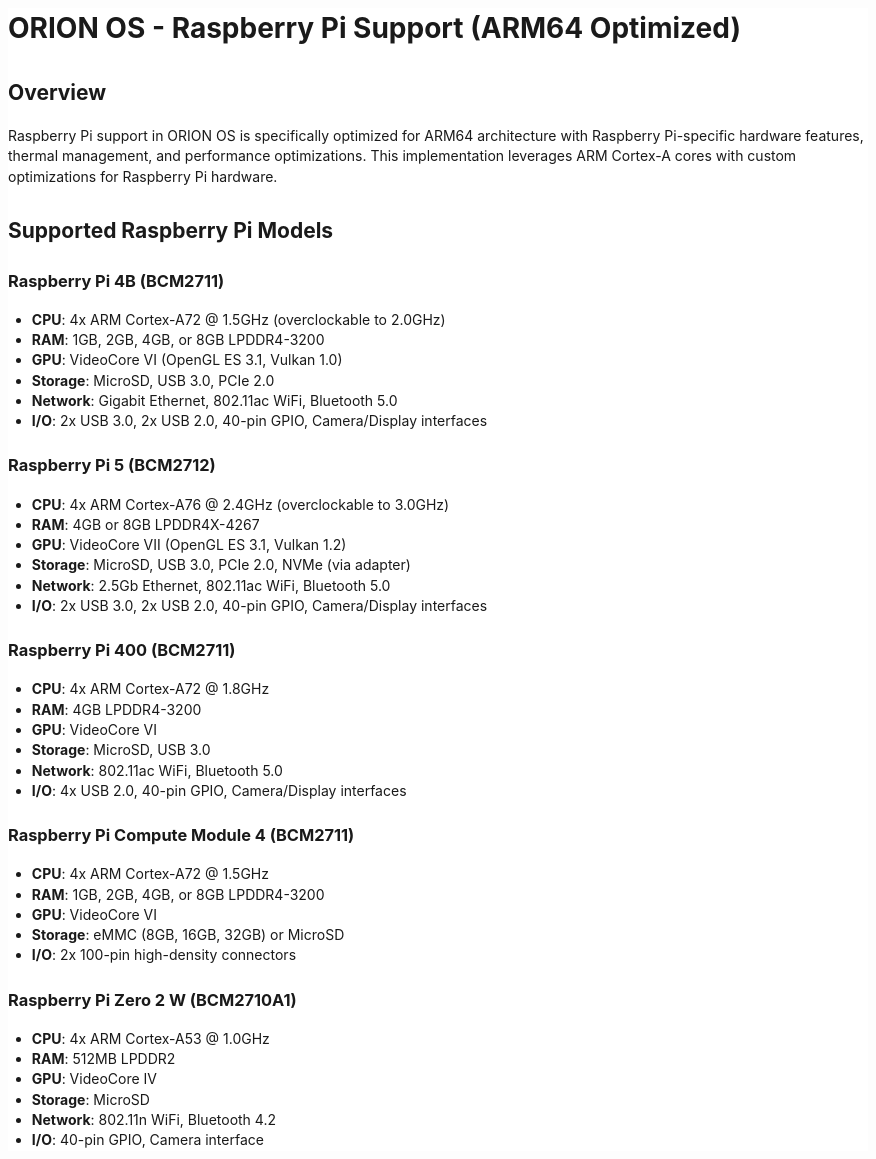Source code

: # ORION OS - Raspberry Pi Support (ARM64 Optimized)

## Overview

Raspberry Pi support in ORION OS is specifically optimized for ARM64 architecture with Raspberry Pi-specific hardware features, thermal management, and performance optimizations. This implementation leverages ARM Cortex-A cores with custom optimizations for Raspberry Pi hardware.

## Supported Raspberry Pi Models

### **Raspberry Pi 4B (BCM2711)**
- **CPU**: 4x ARM Cortex-A72 @ 1.5GHz (overclockable to 2.0GHz)
- **RAM**: 1GB, 2GB, 4GB, or 8GB LPDDR4-3200
- **GPU**: VideoCore VI (OpenGL ES 3.1, Vulkan 1.0)
- **Storage**: MicroSD, USB 3.0, PCIe 2.0
- **Network**: Gigabit Ethernet, 802.11ac WiFi, Bluetooth 5.0
- **I/O**: 2x USB 3.0, 2x USB 2.0, 40-pin GPIO, Camera/Display interfaces

### **Raspberry Pi 5 (BCM2712)**
- **CPU**: 4x ARM Cortex-A76 @ 2.4GHz (overclockable to 3.0GHz)
- **RAM**: 4GB or 8GB LPDDR4X-4267
- **GPU**: VideoCore VII (OpenGL ES 3.1, Vulkan 1.2)
- **Storage**: MicroSD, USB 3.0, PCIe 2.0, NVMe (via adapter)
- **Network**: 2.5Gb Ethernet, 802.11ac WiFi, Bluetooth 5.0
- **I/O**: 2x USB 3.0, 2x USB 2.0, 40-pin GPIO, Camera/Display interfaces

### **Raspberry Pi 400 (BCM2711)**
- **CPU**: 4x ARM Cortex-A72 @ 1.8GHz
- **RAM**: 4GB LPDDR4-3200
- **GPU**: VideoCore VI
- **Storage**: MicroSD, USB 3.0
- **Network**: 802.11ac WiFi, Bluetooth 5.0
- **I/O**: 4x USB 2.0, 40-pin GPIO, Camera/Display interfaces

### **Raspberry Pi Compute Module 4 (BCM2711)**
- **CPU**: 4x ARM Cortex-A72 @ 1.5GHz
- **RAM**: 1GB, 2GB, 4GB, or 8GB LPDDR4-3200
- **GPU**: VideoCore VI
- **Storage**: eMMC (8GB, 16GB, 32GB) or MicroSD
- **I/O**: 2x 100-pin high-density connectors

### **Raspberry Pi Zero 2 W (BCM2710A1)**
- **CPU**: 4x ARM Cortex-A53 @ 1.0GHz
- **RAM**: 512MB LPDDR2
- **GPU**: VideoCore IV
- **Storage**: MicroSD
- **Network**: 802.11n WiFi, Bluetooth 4.2
- **I/O**: 40-pin GPIO, Camera interface
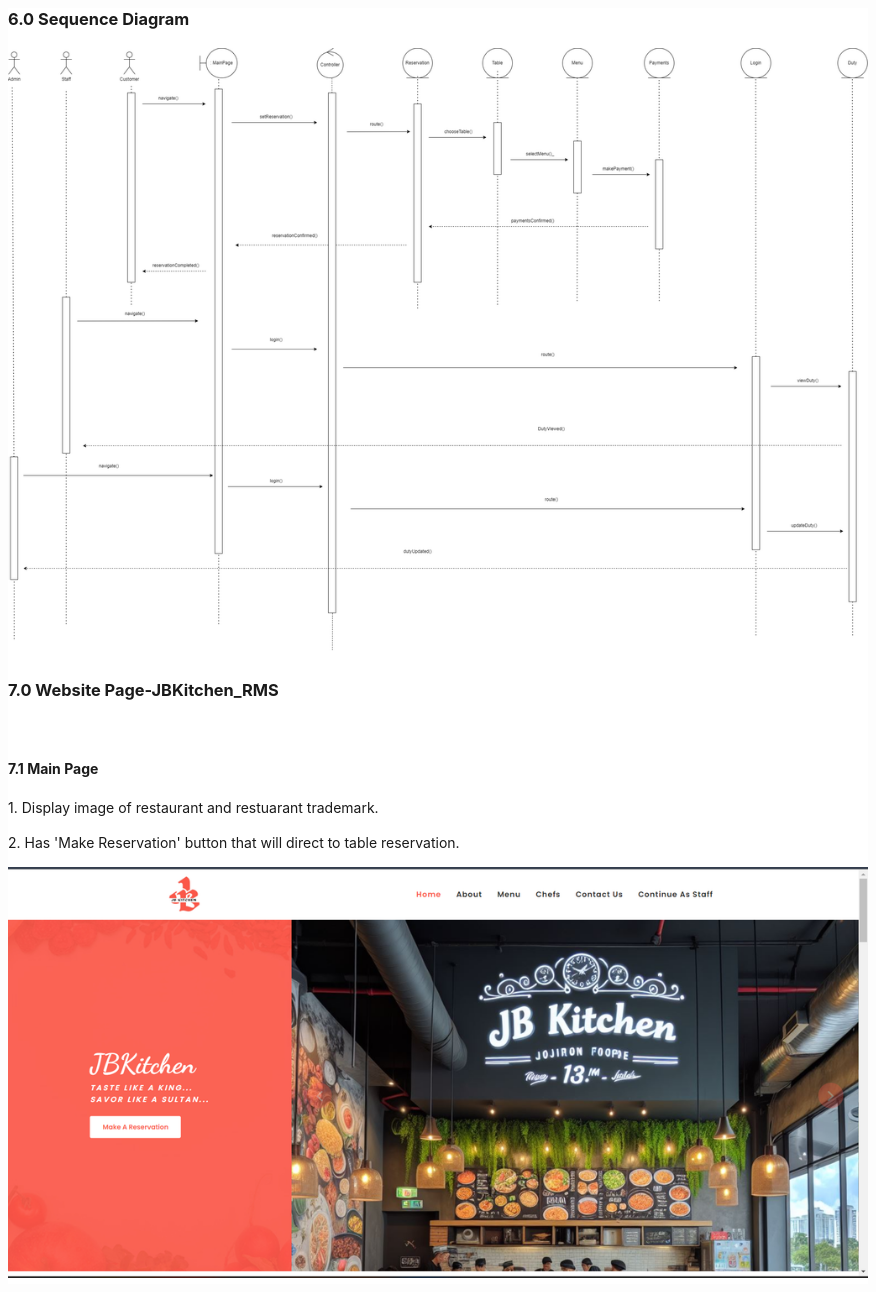 ### 6.0 Sequence Diagram

<img src="WebProjectSD.png">


### 7.0 Website Page-JBKitchen_RMS
</br>

#### 7.1 Main Page
<p>1. Display image of restaurant and restuarant trademark.</p> 
<p>2. Has 'Make Reservation' button that will direct to table reservation.</p>
<img src="homepage.png"></br>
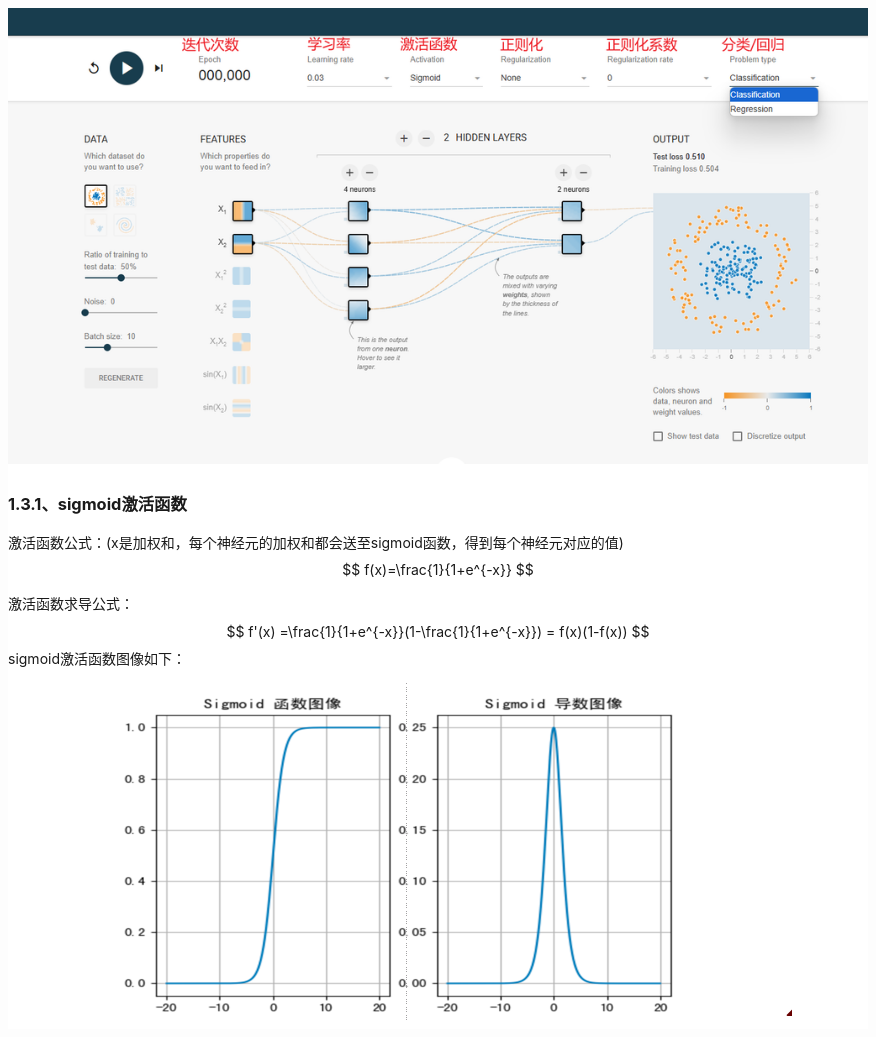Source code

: ![](黑马深度学习(四).assets/8.png)







### 1.3.1、sigmoid激活函数

激活函数公式：(x是加权和，每个神经元的加权和都会送至sigmoid函数，得到每个神经元对应的值)
$$
f(x)=\frac{1}{1+e^{-x}}
$$


激活函数求导公式：
$$
f'(x) =\frac{1}{1+e^{-x}}(1-\frac{1}{1+e^{-x}}) = f(x)(1-f(x))
$$
sigmoid激活函数图像如下：

![](黑马深度学习(四).assets/4.png)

**Problem details:**
Copy each line of the data that contains the word "MicroSD".

**Written answer:**
- **Storage**: MicroSD, USB 3.0, PCIe 2.0
- **Storage**: MicroSD, USB 3.0, PCIe 2.0, NVMe (via adapter)
- **Storage**: MicroSD, USB 3.0
- **Storage**: eMMC (8GB, 16GB, 32GB) or MicroSD
- **Storage**: MicroSD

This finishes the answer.